3. Use capabilities as the only source of truth for supported node kinds, bindings, indicators, operators, enums, and limits.

Authoring rules:
- Prefer signalGraph over strategyAst unless the user explicitly asks for canonical AST.
- Keep the first payload minimal and valid.
- Reuse simple, stable node ids such as close_price, ema_fast, entry_trigger.
- Do not invent unsupported fields, params, or operators.
- Do not use tokens as the primary write format.

Validation rules:
- Always call validate_strategy before create_strategy or finalize_strategy_version.
- Treat issue code, path, message, and suggestion as the repair source of truth.
- Modify the minimum subtree needed to resolve each blocking issue.
- Revalidate after every repair pass.

Execution rules:
- Create drafts before finalizing.
- Run backtests only after a ready version exists.
- Summarize backtest outcomes from summaryJson before inspecting large artifacts.

Repair loop template

When validation fails, repair the specific issues rather than regenerating the entire strategy.
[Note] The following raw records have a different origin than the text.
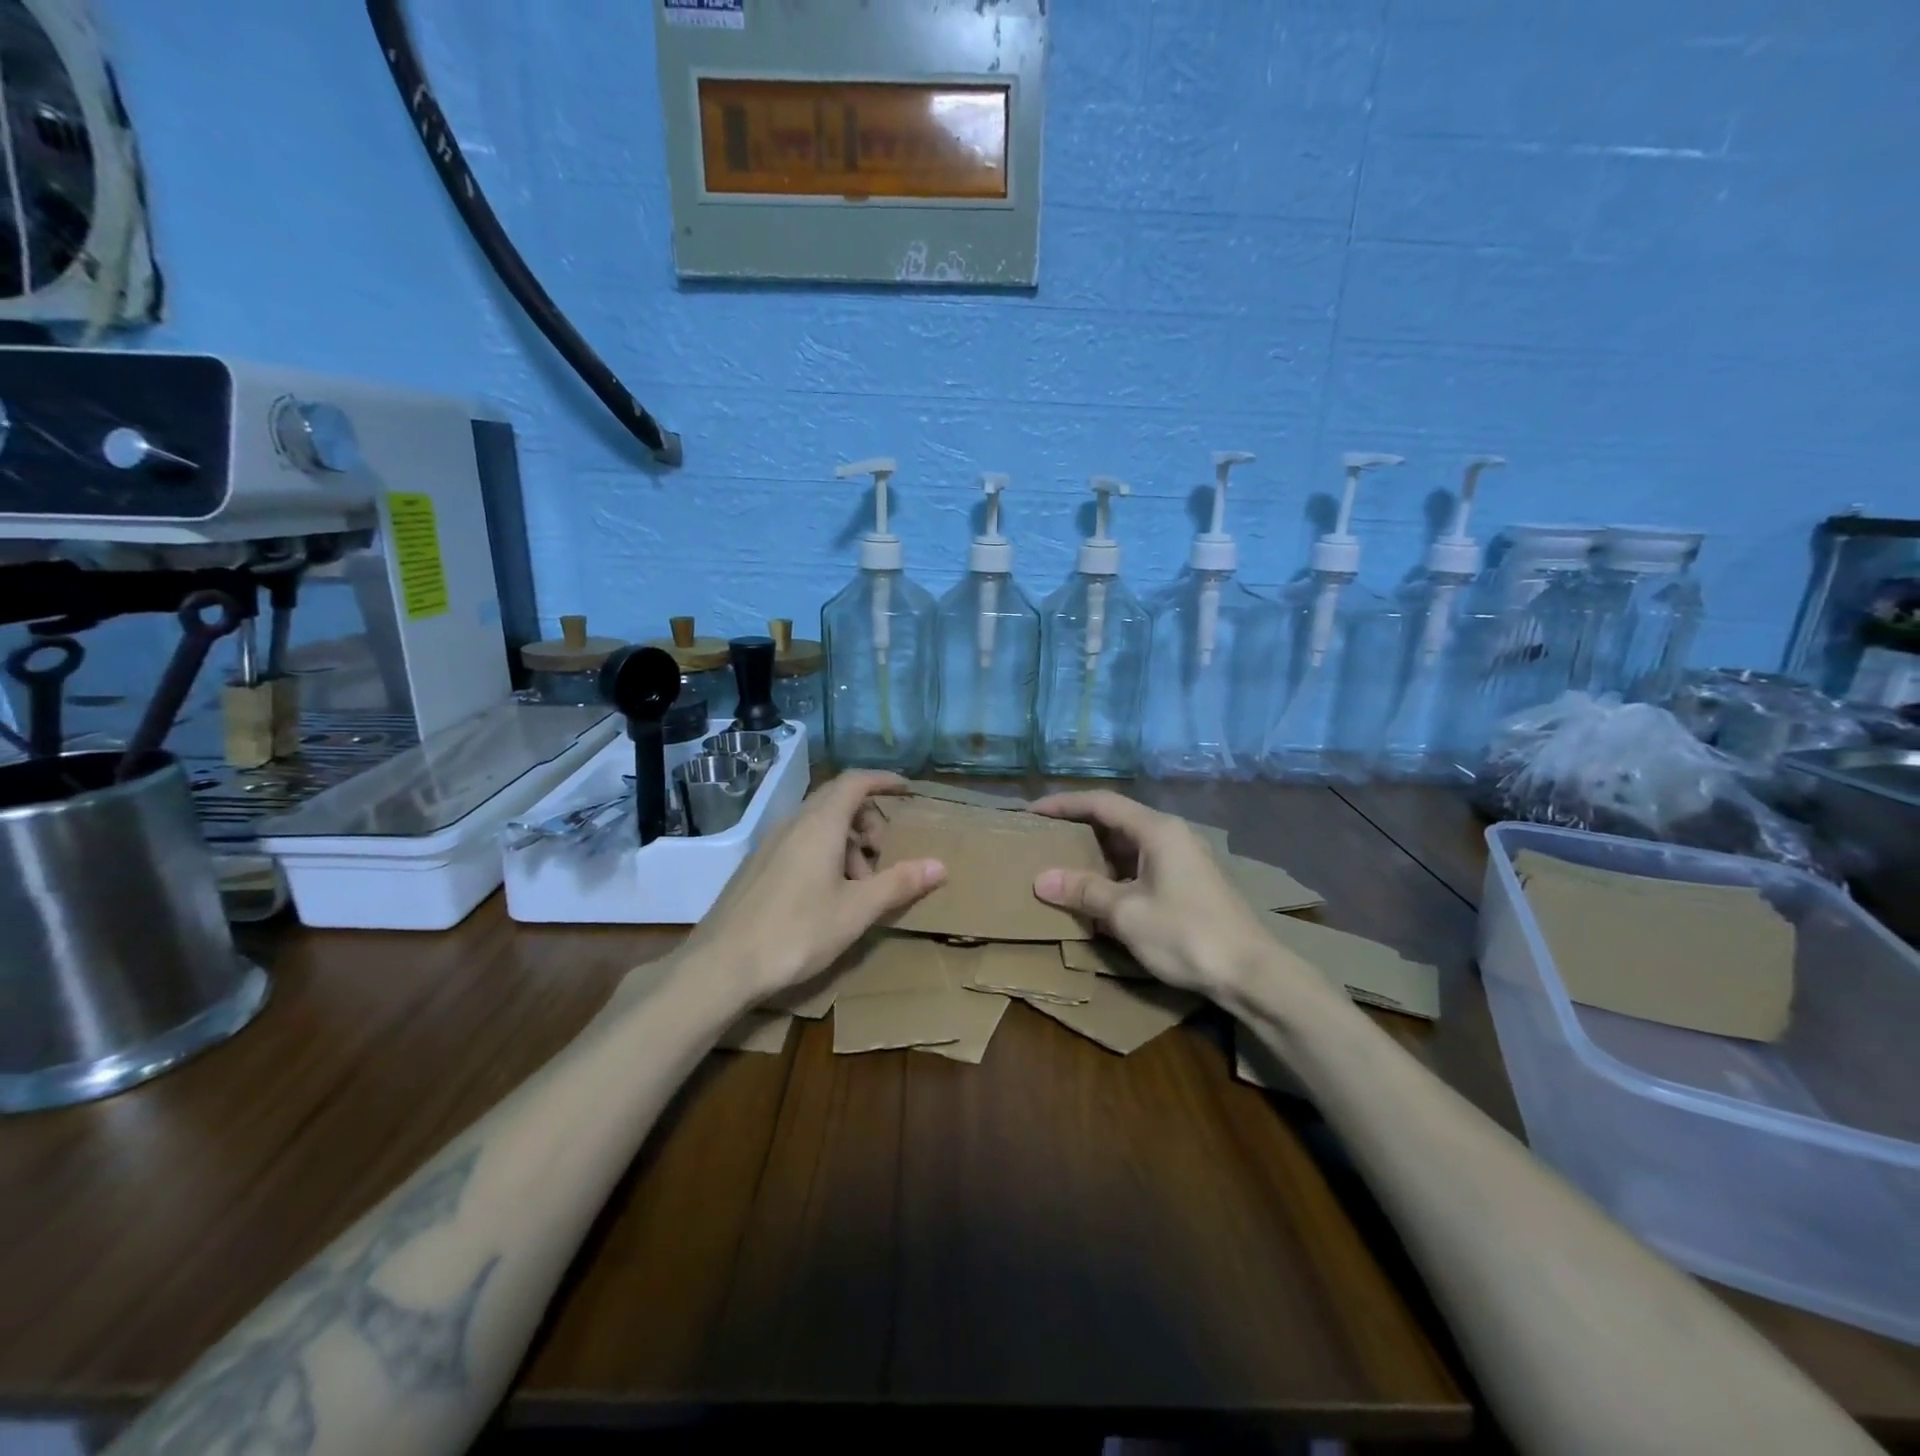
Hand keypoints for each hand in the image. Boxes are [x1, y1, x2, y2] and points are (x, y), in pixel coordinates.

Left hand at [682, 770, 945, 1005]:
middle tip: (884, 852)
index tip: (908, 791)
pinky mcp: (757, 865)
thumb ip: (898, 883)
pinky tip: (827, 896)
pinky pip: (800, 842)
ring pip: (818, 824)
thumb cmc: (797, 932)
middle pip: (837, 800)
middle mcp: (793, 824)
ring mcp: (770, 843)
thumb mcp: (856, 910)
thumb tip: (940, 865)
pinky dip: (824, 854)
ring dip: (847, 842)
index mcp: (820, 824)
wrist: (722, 965)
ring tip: (858, 885)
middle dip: (868, 818)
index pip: (855, 782)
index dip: (884, 780)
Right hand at [1029, 790, 1274, 997]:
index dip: (1063, 804)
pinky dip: (1116, 870)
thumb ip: (1084, 891)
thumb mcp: (1127, 913)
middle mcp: (1172, 834)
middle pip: (1117, 819)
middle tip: (1044, 836)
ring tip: (1063, 861)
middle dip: (1078, 826)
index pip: (1101, 803)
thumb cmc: (1186, 934)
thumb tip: (1041, 879)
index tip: (1032, 812)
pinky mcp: (1190, 882)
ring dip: (1097, 851)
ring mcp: (1185, 858)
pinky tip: (1099, 890)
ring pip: (1130, 843)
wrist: (1252, 973)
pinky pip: (1143, 863)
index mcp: (1157, 830)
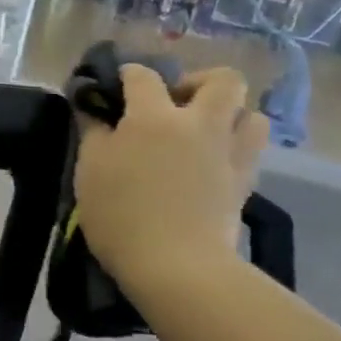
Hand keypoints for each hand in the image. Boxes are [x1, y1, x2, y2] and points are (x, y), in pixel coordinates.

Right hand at [73, 65, 266, 302]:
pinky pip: (251, 149)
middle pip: (221, 80)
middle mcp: (198, 124)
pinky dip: (234, 146)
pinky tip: (211, 162)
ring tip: (203, 132)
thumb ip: (92, 133)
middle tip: (174, 103)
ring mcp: (228, 152)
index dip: (127, 74)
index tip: (115, 85)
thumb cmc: (121, 216)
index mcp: (154, 117)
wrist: (176, 266)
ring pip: (250, 113)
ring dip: (229, 114)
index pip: (143, 76)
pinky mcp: (245, 182)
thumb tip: (93, 109)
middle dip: (199, 81)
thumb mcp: (89, 171)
Here’s a template for a deterministic repair loop.
Inputs:
- user_intent
- current_payload
- capabilities
- blocking_issues[]

Task:
- Return a revised payload only.
- Preserve unchanged fields.
- Modify the minimum subtree needed to resolve the listed blocking issues.

Repair policy:
1. Read each issue.code and issue.path.
2. If suggestion is present, prefer it over freeform reinterpretation.
3. Do not rename unrelated node ids.
4. Do not introduce new node kinds unless capabilities allow them.
5. Keep strategy settings unless an issue directly points to settings.

Tips

  • Start simple. One trigger plus one confirmation filter is much easier to repair than a complex multi-branch graph.
  • Cache capabilities. Cache the response from GET /public/v1/capabilities per workspace tier, and refresh when the subscription changes.
  • Use issue codes for repairs. Deterministic repair rules based on issue.code are more reliable than asking the model to reinterpret error messages.
  • Fix errors first, warnings second. Feed the repair loop only blocking issues initially — handle warnings in a second pass once the payload is valid.